- MATERIAL FOR THIS TASK:
= = = = =
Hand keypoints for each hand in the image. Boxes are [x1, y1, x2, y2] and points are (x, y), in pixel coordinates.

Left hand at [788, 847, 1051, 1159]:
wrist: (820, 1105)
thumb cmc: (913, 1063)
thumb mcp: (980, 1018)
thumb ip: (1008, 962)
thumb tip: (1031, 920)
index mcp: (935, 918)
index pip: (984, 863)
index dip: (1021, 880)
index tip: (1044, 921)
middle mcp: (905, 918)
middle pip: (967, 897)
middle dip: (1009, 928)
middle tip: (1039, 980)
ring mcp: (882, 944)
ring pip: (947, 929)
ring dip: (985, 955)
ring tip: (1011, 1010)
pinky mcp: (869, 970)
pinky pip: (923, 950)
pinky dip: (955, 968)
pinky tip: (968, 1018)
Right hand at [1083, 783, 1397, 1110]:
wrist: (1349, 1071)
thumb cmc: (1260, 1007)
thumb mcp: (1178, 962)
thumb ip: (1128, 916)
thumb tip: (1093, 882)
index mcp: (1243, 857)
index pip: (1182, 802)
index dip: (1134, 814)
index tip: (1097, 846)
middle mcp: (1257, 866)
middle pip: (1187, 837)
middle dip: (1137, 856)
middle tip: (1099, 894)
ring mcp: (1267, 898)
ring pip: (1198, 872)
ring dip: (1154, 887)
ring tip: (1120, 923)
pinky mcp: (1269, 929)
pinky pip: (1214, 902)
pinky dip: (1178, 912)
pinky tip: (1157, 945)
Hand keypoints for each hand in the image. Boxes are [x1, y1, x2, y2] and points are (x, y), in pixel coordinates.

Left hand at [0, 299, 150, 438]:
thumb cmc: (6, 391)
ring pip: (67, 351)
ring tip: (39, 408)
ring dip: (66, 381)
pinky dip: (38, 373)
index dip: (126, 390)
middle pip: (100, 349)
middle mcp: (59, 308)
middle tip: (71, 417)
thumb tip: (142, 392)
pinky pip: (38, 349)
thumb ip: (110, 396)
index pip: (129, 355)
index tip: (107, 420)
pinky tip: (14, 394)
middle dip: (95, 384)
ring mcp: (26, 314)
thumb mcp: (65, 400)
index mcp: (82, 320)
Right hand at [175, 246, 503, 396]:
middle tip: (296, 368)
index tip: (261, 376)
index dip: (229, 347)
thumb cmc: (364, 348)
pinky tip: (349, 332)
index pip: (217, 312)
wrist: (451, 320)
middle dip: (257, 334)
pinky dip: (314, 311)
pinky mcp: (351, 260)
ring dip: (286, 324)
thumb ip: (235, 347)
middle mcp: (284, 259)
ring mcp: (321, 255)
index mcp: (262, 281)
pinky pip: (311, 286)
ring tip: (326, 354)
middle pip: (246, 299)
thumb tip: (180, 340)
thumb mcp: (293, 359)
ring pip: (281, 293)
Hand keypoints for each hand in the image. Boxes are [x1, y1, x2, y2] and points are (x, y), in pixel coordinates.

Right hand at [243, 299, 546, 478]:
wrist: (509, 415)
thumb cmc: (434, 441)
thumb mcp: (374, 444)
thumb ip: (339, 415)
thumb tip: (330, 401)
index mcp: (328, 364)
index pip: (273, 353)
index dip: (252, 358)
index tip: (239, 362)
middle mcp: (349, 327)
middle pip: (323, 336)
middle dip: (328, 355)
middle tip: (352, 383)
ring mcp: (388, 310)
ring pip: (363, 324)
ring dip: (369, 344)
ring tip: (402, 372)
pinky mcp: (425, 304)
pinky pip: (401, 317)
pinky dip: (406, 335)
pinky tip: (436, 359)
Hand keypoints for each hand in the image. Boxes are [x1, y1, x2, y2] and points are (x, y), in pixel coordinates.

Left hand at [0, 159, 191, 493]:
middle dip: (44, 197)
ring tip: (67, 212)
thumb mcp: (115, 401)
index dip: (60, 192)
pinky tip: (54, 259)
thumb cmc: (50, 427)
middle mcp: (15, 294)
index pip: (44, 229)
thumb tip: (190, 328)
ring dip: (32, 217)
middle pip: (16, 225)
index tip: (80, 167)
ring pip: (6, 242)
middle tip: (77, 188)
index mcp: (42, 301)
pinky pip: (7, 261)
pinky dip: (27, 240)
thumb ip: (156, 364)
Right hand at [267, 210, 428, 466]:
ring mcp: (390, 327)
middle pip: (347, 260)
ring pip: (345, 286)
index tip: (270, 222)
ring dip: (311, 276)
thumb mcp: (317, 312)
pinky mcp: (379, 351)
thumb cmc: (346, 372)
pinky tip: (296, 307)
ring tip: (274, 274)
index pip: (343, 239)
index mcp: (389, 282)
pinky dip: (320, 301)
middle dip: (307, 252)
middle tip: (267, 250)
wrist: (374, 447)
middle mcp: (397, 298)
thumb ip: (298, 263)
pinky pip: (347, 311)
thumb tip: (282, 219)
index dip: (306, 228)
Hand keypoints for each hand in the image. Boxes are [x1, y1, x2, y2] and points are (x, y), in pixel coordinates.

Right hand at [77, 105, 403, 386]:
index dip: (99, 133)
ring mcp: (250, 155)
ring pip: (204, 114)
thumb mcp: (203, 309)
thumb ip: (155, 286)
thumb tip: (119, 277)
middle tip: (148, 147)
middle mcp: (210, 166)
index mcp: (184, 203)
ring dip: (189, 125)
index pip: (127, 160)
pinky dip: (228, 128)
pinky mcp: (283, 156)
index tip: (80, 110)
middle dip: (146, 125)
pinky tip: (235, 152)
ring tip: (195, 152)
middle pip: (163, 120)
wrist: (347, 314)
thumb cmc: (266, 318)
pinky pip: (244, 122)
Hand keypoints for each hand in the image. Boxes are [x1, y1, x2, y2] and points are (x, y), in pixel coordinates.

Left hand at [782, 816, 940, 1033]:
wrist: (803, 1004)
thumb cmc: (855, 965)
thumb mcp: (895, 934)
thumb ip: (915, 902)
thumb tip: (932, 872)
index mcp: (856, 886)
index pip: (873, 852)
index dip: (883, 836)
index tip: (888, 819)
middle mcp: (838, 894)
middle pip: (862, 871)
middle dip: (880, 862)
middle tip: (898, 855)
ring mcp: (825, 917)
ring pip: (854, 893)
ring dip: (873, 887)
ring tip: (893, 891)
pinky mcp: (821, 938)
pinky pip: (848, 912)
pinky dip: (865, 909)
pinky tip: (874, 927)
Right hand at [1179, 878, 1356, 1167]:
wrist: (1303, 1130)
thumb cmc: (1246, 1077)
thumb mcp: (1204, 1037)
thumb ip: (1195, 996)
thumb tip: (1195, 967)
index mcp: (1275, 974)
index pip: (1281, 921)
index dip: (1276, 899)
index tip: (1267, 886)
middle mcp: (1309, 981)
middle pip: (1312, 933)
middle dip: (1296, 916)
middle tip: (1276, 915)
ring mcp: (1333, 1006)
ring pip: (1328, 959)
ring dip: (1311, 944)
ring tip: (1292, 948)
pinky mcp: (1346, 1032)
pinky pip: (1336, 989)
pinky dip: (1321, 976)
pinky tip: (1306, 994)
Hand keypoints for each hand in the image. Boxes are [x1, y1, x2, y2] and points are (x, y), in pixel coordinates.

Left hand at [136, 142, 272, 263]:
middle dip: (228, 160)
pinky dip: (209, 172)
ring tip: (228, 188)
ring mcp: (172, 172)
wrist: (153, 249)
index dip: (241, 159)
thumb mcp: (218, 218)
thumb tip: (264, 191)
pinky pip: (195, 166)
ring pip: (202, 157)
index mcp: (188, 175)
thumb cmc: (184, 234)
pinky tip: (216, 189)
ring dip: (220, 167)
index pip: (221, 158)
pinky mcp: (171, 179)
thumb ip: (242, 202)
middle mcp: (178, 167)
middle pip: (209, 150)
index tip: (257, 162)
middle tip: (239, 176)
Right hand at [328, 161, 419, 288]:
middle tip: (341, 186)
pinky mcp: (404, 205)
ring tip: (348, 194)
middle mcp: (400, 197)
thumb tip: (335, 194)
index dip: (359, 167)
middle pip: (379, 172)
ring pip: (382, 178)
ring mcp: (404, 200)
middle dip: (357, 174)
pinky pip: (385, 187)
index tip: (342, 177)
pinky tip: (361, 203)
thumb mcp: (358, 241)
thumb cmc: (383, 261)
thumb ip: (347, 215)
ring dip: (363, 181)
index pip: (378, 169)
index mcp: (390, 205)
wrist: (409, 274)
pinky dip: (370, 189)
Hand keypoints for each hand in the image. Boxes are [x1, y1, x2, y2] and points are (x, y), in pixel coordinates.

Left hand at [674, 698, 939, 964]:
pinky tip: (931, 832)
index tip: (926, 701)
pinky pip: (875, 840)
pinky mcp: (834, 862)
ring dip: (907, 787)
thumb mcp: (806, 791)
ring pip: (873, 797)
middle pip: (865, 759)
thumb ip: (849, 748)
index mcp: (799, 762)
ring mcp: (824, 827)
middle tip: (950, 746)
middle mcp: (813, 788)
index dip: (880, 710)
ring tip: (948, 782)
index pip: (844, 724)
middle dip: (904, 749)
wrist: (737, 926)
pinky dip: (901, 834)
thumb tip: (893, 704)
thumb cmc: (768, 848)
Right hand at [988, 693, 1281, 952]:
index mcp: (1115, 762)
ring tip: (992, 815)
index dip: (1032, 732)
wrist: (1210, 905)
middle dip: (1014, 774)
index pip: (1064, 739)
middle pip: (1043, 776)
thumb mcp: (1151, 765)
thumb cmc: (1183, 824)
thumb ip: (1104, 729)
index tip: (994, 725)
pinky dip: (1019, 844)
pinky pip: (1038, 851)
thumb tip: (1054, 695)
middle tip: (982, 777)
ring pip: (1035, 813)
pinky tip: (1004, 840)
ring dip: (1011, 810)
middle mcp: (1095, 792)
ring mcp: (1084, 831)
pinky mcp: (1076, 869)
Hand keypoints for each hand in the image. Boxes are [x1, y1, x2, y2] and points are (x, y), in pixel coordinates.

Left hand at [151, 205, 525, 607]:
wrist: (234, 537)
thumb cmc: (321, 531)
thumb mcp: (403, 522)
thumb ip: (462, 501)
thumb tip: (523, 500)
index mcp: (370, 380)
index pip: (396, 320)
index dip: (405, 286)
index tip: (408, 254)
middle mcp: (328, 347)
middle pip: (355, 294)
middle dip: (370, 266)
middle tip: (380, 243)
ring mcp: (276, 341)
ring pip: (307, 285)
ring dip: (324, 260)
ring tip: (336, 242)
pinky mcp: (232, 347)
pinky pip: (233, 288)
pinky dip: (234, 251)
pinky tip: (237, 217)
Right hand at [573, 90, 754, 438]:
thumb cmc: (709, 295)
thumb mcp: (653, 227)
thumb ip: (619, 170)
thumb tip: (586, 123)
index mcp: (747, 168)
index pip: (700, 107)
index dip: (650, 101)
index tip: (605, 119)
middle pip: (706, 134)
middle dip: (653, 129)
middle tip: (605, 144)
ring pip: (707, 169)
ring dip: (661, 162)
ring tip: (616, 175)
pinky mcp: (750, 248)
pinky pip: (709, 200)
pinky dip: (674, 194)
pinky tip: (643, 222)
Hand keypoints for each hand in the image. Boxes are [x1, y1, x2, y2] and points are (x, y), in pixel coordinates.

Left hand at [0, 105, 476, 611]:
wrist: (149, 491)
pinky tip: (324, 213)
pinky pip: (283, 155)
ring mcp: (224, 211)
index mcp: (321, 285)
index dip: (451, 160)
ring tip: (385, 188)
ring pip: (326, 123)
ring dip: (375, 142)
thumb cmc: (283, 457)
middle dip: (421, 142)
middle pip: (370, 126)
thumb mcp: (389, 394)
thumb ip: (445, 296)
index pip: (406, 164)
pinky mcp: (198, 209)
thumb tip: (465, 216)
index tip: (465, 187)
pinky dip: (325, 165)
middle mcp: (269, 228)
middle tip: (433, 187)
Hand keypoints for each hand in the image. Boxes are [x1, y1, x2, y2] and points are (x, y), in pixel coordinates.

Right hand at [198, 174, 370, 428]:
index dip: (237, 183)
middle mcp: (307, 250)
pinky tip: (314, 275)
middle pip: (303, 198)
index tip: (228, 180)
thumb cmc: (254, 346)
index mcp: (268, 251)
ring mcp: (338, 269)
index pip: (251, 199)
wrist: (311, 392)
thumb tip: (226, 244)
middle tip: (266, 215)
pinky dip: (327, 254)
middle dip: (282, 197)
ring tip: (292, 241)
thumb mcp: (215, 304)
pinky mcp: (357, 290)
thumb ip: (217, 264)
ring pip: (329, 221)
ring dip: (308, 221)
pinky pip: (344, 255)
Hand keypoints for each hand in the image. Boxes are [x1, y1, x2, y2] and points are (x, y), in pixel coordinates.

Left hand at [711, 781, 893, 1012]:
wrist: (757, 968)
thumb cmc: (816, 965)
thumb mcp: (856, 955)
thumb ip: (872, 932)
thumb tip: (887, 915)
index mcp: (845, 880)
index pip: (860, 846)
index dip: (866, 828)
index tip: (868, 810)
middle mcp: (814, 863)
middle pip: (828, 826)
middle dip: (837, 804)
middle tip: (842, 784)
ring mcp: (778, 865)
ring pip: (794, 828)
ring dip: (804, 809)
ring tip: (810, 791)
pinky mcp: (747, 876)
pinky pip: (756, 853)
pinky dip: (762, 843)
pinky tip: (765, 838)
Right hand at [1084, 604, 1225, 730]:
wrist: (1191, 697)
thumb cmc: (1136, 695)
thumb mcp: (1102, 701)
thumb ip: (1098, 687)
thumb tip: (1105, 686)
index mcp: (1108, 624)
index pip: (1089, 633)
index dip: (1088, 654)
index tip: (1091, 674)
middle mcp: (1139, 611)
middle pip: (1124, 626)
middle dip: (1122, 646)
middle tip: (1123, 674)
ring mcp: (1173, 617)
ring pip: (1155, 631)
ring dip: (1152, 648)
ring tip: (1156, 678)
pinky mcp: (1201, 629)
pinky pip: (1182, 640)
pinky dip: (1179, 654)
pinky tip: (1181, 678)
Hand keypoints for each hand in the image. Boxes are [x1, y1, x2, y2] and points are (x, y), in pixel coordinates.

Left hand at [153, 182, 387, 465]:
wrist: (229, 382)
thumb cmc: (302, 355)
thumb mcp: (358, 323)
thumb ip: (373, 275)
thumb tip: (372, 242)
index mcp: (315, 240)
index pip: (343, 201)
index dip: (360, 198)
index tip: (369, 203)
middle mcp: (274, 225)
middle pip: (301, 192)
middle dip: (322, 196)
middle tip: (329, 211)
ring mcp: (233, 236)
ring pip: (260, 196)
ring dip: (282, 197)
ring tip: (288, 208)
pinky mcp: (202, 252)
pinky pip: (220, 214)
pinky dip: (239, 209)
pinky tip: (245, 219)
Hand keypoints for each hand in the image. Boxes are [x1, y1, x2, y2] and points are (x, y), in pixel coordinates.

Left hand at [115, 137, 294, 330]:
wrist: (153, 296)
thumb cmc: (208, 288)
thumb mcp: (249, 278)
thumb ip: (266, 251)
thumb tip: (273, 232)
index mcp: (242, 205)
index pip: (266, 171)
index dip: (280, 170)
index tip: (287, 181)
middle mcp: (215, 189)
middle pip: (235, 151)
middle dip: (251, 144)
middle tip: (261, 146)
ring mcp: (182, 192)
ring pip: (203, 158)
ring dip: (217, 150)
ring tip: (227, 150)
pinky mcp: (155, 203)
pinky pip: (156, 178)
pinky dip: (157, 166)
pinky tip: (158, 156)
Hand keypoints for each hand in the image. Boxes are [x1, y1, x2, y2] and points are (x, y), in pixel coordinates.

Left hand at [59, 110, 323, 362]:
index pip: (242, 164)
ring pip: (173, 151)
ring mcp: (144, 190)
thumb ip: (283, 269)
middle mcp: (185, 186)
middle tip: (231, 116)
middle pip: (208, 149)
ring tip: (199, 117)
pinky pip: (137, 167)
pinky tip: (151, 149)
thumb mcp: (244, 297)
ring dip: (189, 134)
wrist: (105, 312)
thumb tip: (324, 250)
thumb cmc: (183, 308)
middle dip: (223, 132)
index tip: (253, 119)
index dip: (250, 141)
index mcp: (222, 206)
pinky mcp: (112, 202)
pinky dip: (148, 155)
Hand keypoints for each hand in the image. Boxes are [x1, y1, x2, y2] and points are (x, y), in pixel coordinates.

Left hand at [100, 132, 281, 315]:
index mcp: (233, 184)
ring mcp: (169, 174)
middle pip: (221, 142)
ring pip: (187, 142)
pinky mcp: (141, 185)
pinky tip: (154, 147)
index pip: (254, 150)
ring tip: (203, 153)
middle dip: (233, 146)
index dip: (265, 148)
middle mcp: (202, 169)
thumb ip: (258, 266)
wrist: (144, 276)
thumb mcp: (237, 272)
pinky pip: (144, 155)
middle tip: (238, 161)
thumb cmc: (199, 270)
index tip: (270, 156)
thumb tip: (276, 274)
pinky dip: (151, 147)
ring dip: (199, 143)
= = = = =
- TASK TO COMPLETE: The lines to extract from the data above begin with the line containing "thumb cmc: (434, 441)" and end with the line containing "pinky dip: (228, 128)". Extract them exactly, including both.

- WRITTEN REPLY:
thumb cmc: (434, 441)
thumb mcp: (374, 444)
thumb ip: (339, 415)
thumb tip: (330, 401)
index mcp: (328, 364)
index pip: (273, 353)
index dip: (252, 358)
index tip: (239, 362)
middle mcp: (349, 327)
middle pip: (323, 336)
middle dip: (328, 355)
middle tip: (352, 383)
ring mcp: (388, 310)
ring pip: (363, 324)
ring dip: (369, 344)
ring tip: (402, 372)
pinky mcp: (425, 304)
pinky pip: (401, 317)
pinky dip: (406, 335)
pinky tip: (436, 359)
Hand keypoints for each hand in the image. Boxes are [x1, y1, x2, y2] and points are (x, y), in pixel coordinates.

Left hand at [0, 159, 191, 493]:
middle dip: (44, 197)
ring tip: (67, 212)
thumb mcp: (115, 401)
index dip: (60, 192)
pinky tip: (54, 259)
thumb cmc: (50, 427)
middle mcp: (15, 294)
index pip: (44, 229)
thumb tip: (190, 328)
ring dip: (32, 217)
middle pip: (16, 225)
index tip: (80, 167)
ring pip: (6, 242)
middle tip: (77, 188)
index mcp: (42, 301)
pinky pip: (7, 261)
pinky dip: (27, 240)
thumb ip: (156, 364)
Right hand at [267, 210, 428, 466]:
ring mcp: (390, 327)
middle pip: (347, 260)
ring pip: (345, 286)
index tip: (270, 222)
ring dip: (311, 276)
thumb mcp: (317, 312)
pinky mcp: (379, 351)
thumb cmc: (346, 372)
pinky tip: (296, 307)
ring tip: (274, 274)
index pip: (343, 239)
index mcp: (389, 282)
pinky dip: (320, 301)
middle dip: (307, 252)
middle tip: (267, 250)
wrist: (374, 447)
middle mcp: (397, 298)
thumb ip: (298, 263)
pinky pip: (347, 311)
thumb tip: (282, 219)
index dip: (306, 228)
Hand keypoints for each hand in the image. Boxes are [x1, y1, x2, y2] and points are (x, y), in pixel coordinates.

Right hand at [77, 105, 403, 386]:
index dip: (99, 133)
ring mcp: (250, 155)
ring pip: (204, 114)
thumb mcp: (203, 309)
thumb ip: (155, 286)
thumb tip: (119, 277)
middle tip: (148, 147)
middle mcp: (210, 166)
index mcp: (184, 203)
ring dip: (189, 125)
index pip: (127, 160)
pinky dip: (228, 128)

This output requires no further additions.